Ce qu'on sait sur les ultra longues distances, c'est qu'il y a une grosse fatigue centrale qui s'installe, que le système nerveux est mis à rude épreuve. On a pas mal d'études aussi sur les troubles du comportement alimentaire, la psychologie ou la sociologie. Les coureurs d'ultra endurance sont des populations qui ont très souvent une approche à la nourriture assez étrange, une envie de se challenger, d'aller encore plus loin alors qu'ils ont déjà une vie professionnelle très intense. Donc en termes de psychologie, de sociologie, on commence à en connaître beaucoup.

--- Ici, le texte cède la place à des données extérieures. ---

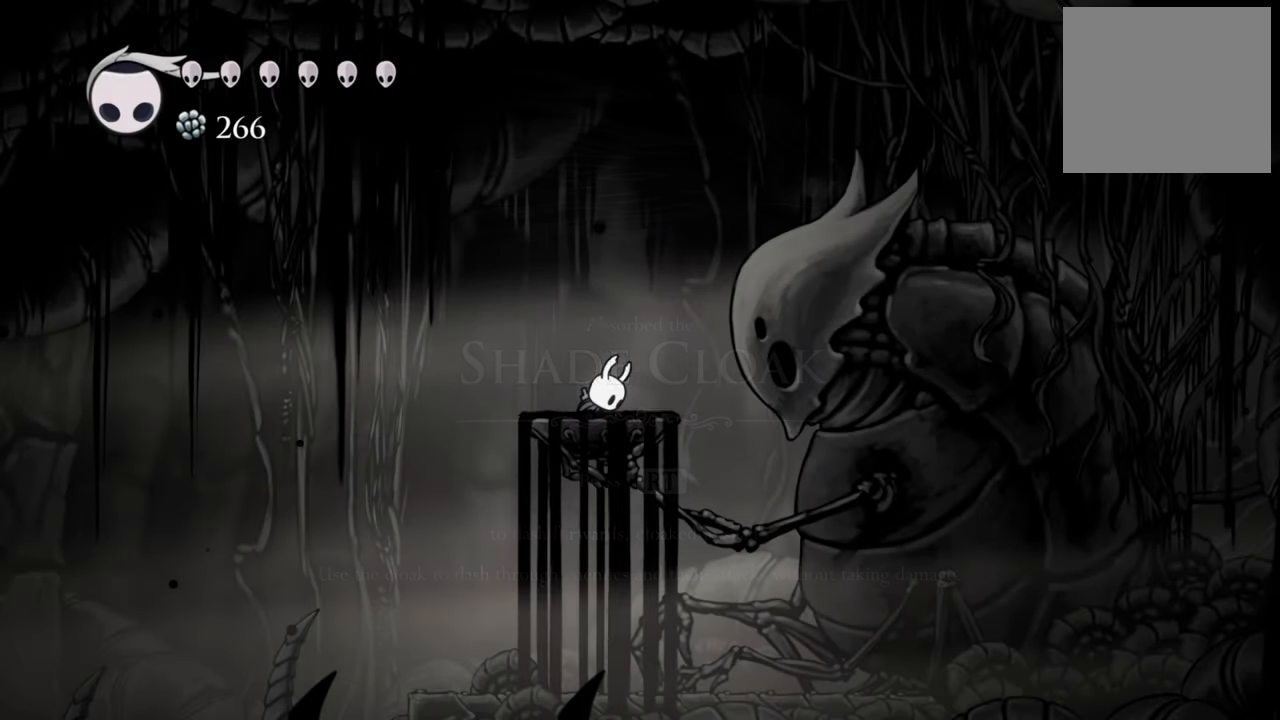
{"buttons": [], "events": []}
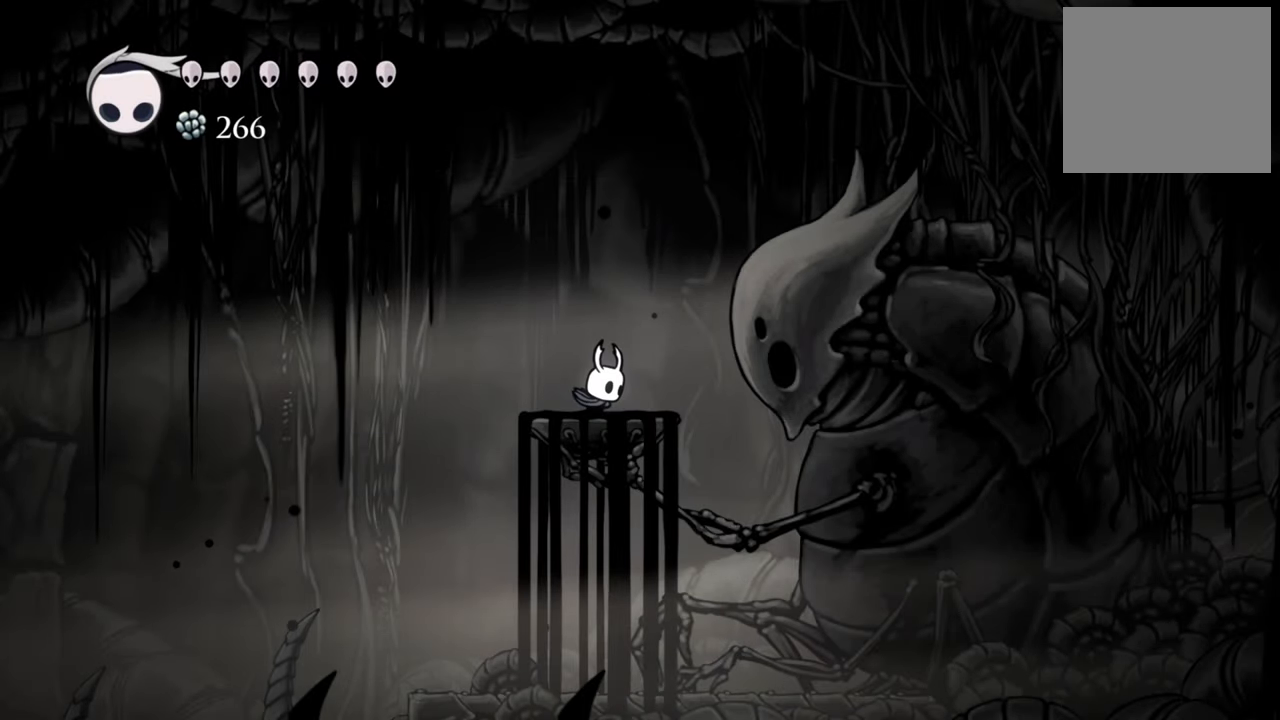
{"buttons": [], "events": []}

Ce qu'on sait, c'est qu'il faut être vigilant, qu'il s'agisse d'une femme ou d'un homme. Mais la femme est probablement un peu plus sensible aux problèmes hormonaux, avec des conséquences qui peuvent être beaucoup plus graves que pour l'homme. Chez la femme, lors de la perte de son axe hormonal avec ses menstruations, les os se décalcifient. Et c'est irréversible. C'est pour cela qu'on vient de lancer une étude, avec Ultra Sports Science, poussée par le Marathon du Mont Blanc, sur la santé mentale des coureurs. Ce qui nous permet, notamment, d'approcher cette problématique de l'impact de telles courses chez la femme. La prévention est primordiale. Pour cette étude sur la santé mentale, on en a déjà 300 à 400 réponses qui sont en cours d'analyse. On espère pouvoir orienter des thématiques de recherche qui vont nous permettre de mieux comprendre.
"L'un des premiers dogmes que je souhaite abolir, c'est "buvez pour bien courir" . Il faut définitivement le bannir."

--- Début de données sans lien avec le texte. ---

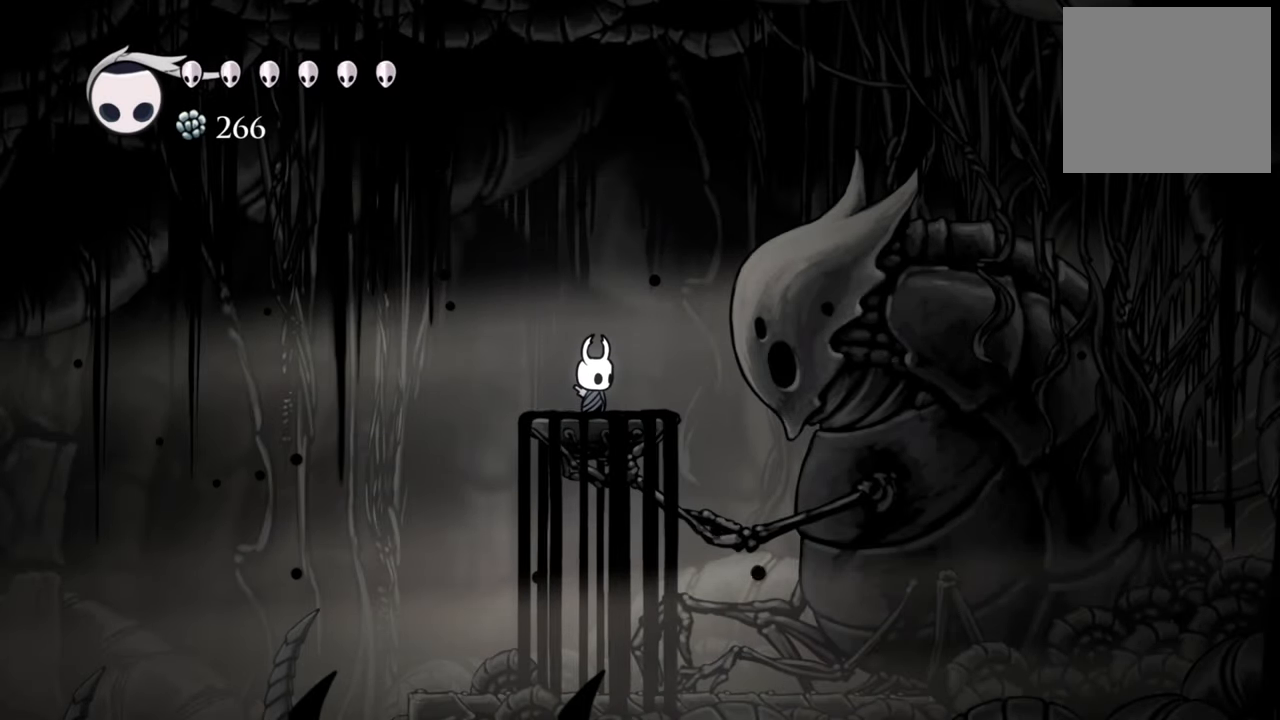
{"buttons": [], "events": [[120, "A", "down"], [380, "A", "up"]]}
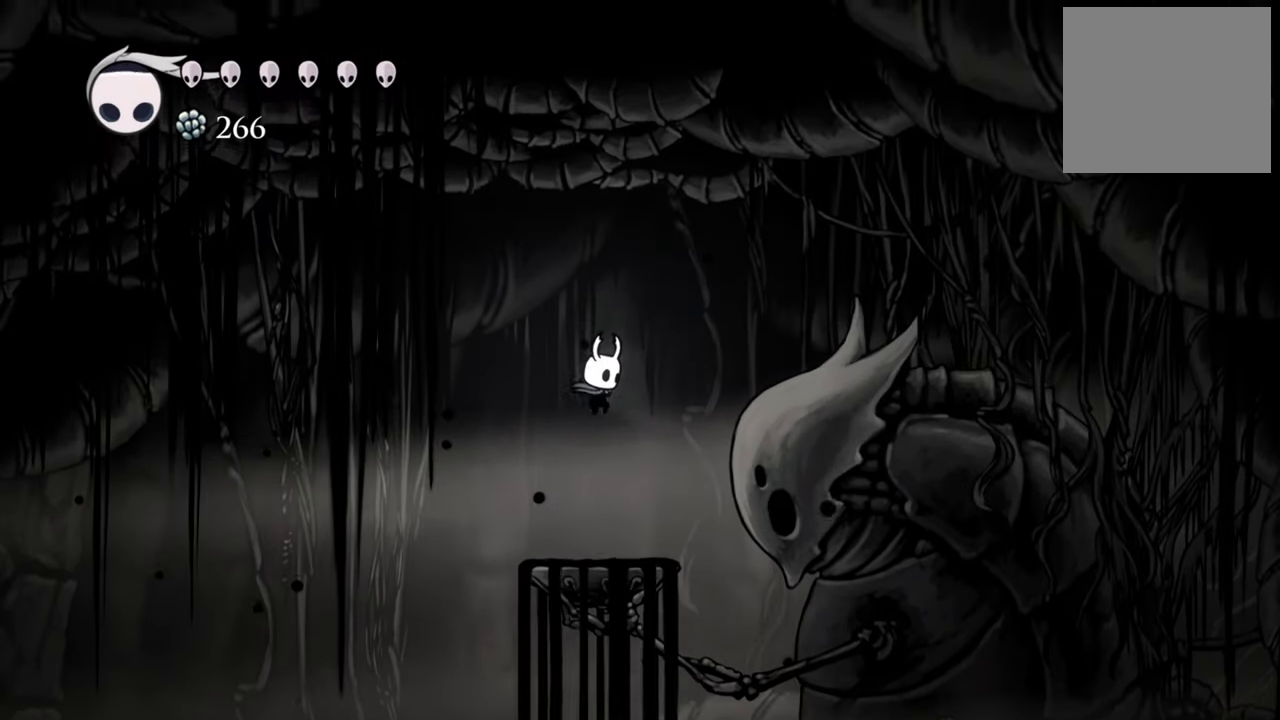
{"buttons": [], "events": []}
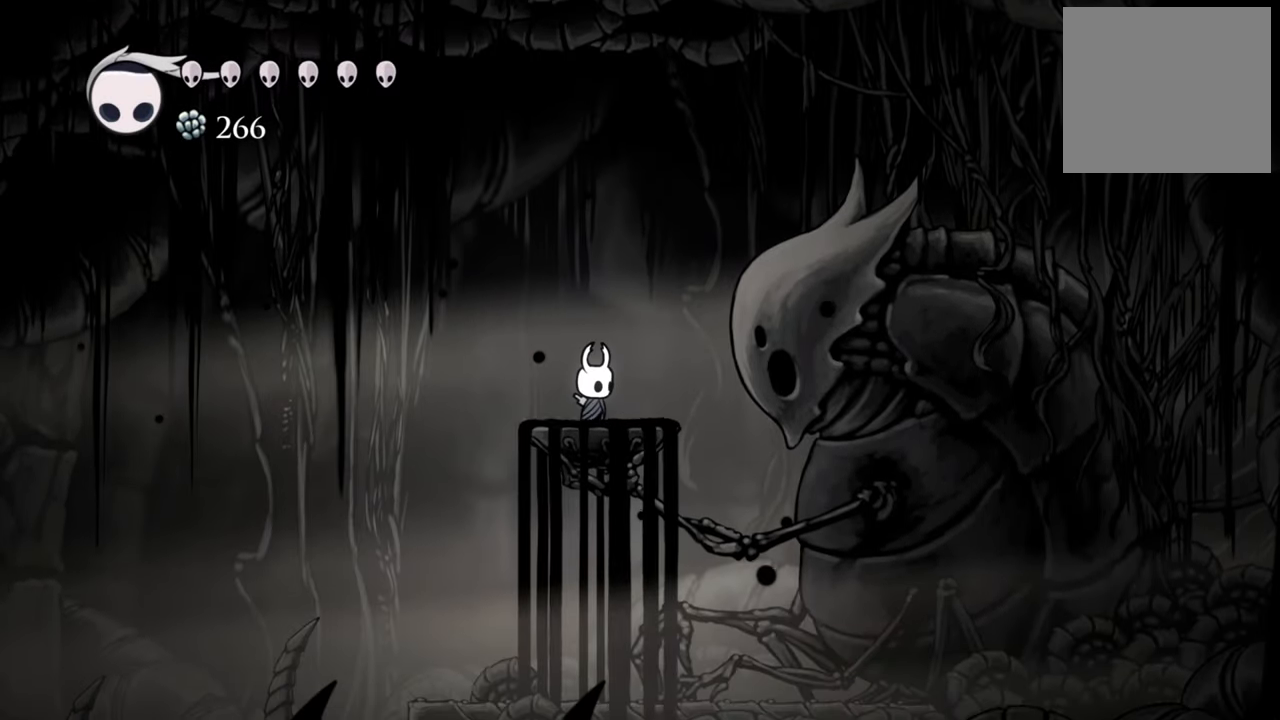
{"buttons": [], "events": []}
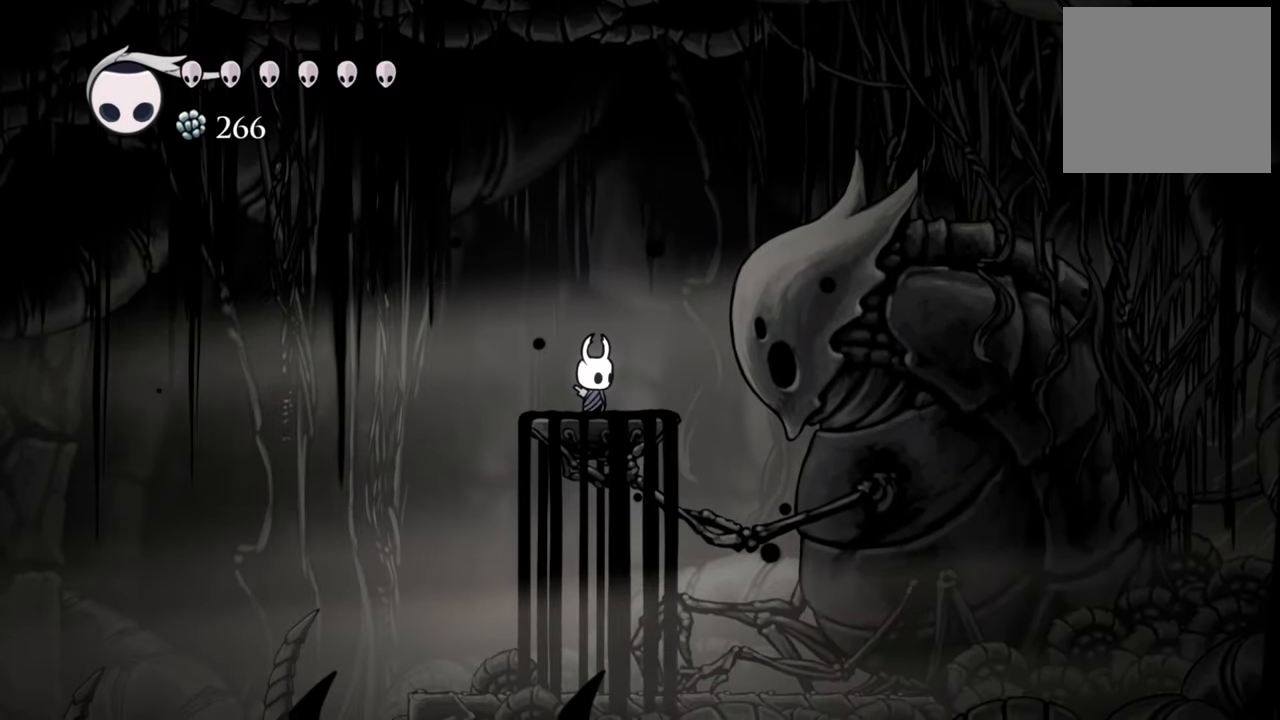
{"buttons": ["Y"], "events": [[300, "Y", "down"]]}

Y a-t-il des dogmes dans le trail, dans l'ultra-trail, qu'il faudrait abolir ?
Il y a énormément de dogmes à bannir, c'est évident. L'un des premiers dogmes que je souhaite abolir, c'est « buvez pour bien courir ». Il faut définitivement le bannir. Il faut arrêter de vouloir boire en continu et accepter qu'il y ait un petit retard d'hydratation pendant les 12 heures, 24 heures après la course. Trop boire d'eau n'augmente pas la performance. C'est, au contraire, plutôt délétère. et surtout, cela ne refroidit pas le corps. Se précharger en eau avant la course, c'est une catastrophe. Le sel est primordial pour l'équilibre dans le corps. Plus on boit d'eau, plus on diminue notre taux de sel, plus on augmente le volume des cellules dans le cerveau et plus elles souffriront. C'est comme l'alimentation : vouloir apporter à tout prix ce qu'on dépense en calories n'est pas possible. On peut à peine absorber 10% à 15% de ce qu'on consomme. On aura une perte de poids, une consommation des matières grasses et des protéines de son corps. Le tube digestif ne peut pas absorber, il est très capricieux pendant ces courses. Il faut plutôt penser « eat what you want ». Et ça peut tuer. Quand on boit trop d'eau, on génère un œdème du cerveau. C'est l'hyponatrémie. Quant à la nutrition, on veut absolument compenser de la perte. Or, le tube digestif est déjà en souffrance, et on lui demande un travail qu'il ne parvient pas à produire parce qu'on ne le perfuse pas assez. Que se passe-t-il ? Des bactéries du tube digestif passent dans le sang. Cela peut conduite à une septicémie.
Comment le Marathon du Mont-Blanc se positionne-t-il sur cette question de la santé ?
Globalement, le Marathon du Mont-Blanc se donne autant de moyens que l'Ultra trail du Mont-Blanc (le plus grand événement trail de la planète, fin août à Chamonix, NdlR). C'est-à-dire qu'ils développent exactement les mêmes outils et les mêmes méthodes que l'UTMB : questionnaire santé en amont de la course, module d'éducation, ils le font avec Ultra Sports Science dans le village, dossard santé pour financer les programmes de recherche. Ils sont très vigilants à l'égard des coureurs, ils se dotent de dispositifs et mettent un vrai dispositif médical en place. Ils font partie des gold standards en termes de qualité qu'on retrouve très peu à l'échelle mondiale. Cela fait partie des courses qui se donnent les moyens d'essayer d'apporter à leurs coureurs un vrai cadre professionnel.